Suddenly he didn’t feel too good either.

“Mama!” he yelled. “Daddy!”

His head got dizzy, and he felt the floor coming up to meet him.

 o0o

All the beds in the clinic were occupied. Three years earlier, when Kate had added the six-bed unit to the clinic, she’d never dreamed it would have two people at one time, let alone six.

She moved from bed to bed, checking pulses, studying charts.

“Kate?” Deborah appeared in the doorway, her skin dark against the crisp white of her nurse’s uniform. “It’s the Mingo children.”

“Pull their charts, Deborah. I’ll be right there.”

After Deborah left, Kate stood amid the white beds and pressed her hand over her heart. The Mingo children!

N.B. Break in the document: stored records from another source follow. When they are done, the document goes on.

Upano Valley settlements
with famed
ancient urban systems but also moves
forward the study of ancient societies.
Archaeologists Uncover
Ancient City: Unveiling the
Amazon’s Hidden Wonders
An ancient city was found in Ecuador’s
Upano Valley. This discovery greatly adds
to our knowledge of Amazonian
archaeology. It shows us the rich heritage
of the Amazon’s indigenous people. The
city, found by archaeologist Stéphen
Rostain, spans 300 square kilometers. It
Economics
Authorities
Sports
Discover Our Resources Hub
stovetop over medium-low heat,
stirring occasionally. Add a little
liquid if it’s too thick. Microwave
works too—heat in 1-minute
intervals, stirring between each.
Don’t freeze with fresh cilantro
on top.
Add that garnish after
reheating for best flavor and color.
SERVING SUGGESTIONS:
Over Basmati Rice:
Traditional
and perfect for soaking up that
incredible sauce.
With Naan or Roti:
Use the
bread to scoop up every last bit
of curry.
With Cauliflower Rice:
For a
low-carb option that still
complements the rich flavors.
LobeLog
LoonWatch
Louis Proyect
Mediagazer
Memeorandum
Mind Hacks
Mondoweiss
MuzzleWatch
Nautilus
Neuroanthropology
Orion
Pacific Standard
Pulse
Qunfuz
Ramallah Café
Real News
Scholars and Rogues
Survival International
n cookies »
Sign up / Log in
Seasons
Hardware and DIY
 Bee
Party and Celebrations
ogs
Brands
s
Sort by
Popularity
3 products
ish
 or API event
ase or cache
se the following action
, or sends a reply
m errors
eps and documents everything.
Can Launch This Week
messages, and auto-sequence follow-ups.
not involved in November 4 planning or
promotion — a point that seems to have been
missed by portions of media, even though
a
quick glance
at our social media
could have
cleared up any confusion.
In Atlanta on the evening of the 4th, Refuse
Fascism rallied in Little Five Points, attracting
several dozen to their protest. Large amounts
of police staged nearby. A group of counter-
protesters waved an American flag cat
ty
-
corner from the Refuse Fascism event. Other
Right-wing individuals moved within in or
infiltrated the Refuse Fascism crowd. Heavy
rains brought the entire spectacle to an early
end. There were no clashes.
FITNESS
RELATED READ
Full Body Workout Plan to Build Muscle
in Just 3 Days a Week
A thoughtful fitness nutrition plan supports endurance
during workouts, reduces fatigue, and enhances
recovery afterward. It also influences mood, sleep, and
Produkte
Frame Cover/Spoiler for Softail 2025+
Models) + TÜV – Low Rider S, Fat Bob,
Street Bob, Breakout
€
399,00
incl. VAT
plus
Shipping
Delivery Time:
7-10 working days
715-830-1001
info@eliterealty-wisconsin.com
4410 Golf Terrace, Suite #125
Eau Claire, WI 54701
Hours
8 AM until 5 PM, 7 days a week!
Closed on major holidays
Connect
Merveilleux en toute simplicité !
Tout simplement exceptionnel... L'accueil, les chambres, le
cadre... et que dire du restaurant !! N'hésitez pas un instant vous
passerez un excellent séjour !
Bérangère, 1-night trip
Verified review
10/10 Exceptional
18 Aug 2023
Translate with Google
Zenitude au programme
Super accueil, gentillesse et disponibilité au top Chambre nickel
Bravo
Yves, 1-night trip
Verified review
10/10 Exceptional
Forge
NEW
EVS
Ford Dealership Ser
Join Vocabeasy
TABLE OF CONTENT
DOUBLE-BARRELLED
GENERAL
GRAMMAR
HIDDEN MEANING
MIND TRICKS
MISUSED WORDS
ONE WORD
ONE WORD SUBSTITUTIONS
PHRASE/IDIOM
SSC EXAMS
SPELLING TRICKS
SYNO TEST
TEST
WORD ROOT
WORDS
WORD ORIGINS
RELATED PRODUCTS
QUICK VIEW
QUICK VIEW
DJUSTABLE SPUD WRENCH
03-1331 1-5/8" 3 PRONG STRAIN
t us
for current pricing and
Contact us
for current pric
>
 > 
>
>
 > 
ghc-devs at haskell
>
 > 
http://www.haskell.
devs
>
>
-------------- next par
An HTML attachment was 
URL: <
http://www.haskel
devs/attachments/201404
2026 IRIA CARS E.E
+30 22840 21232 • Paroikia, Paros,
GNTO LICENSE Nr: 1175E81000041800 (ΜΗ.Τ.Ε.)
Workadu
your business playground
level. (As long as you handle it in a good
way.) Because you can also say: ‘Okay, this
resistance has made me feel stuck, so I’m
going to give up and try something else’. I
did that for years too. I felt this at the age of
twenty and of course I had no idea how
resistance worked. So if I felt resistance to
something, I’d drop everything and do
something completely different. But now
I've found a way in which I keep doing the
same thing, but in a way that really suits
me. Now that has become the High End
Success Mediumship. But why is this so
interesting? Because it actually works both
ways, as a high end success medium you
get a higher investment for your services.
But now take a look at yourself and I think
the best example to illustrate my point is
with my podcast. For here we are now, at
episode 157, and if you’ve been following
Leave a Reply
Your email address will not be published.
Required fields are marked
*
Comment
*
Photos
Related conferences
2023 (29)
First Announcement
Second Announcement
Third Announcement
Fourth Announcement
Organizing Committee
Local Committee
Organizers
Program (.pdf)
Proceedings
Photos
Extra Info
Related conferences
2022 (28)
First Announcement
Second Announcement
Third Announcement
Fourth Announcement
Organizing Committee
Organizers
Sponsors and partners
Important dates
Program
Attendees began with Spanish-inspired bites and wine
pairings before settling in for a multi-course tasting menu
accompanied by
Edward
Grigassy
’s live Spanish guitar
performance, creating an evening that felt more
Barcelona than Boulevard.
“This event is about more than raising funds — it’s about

Not them too.

“Everything is going to be all right,” she assured Anna and Cole later as she examined the children, but in her heart she knew it wouldn’t. All the signs were there. The yellow-hued skin and eyes, the fatigue, the brown-colored urine sample.

Viral hepatitis. The same as all six children in her clinic.

Something terrible was happening to the children of Witch Dance.

“They’ll need total bed rest and medication. I’ll move two more beds into the clinic.”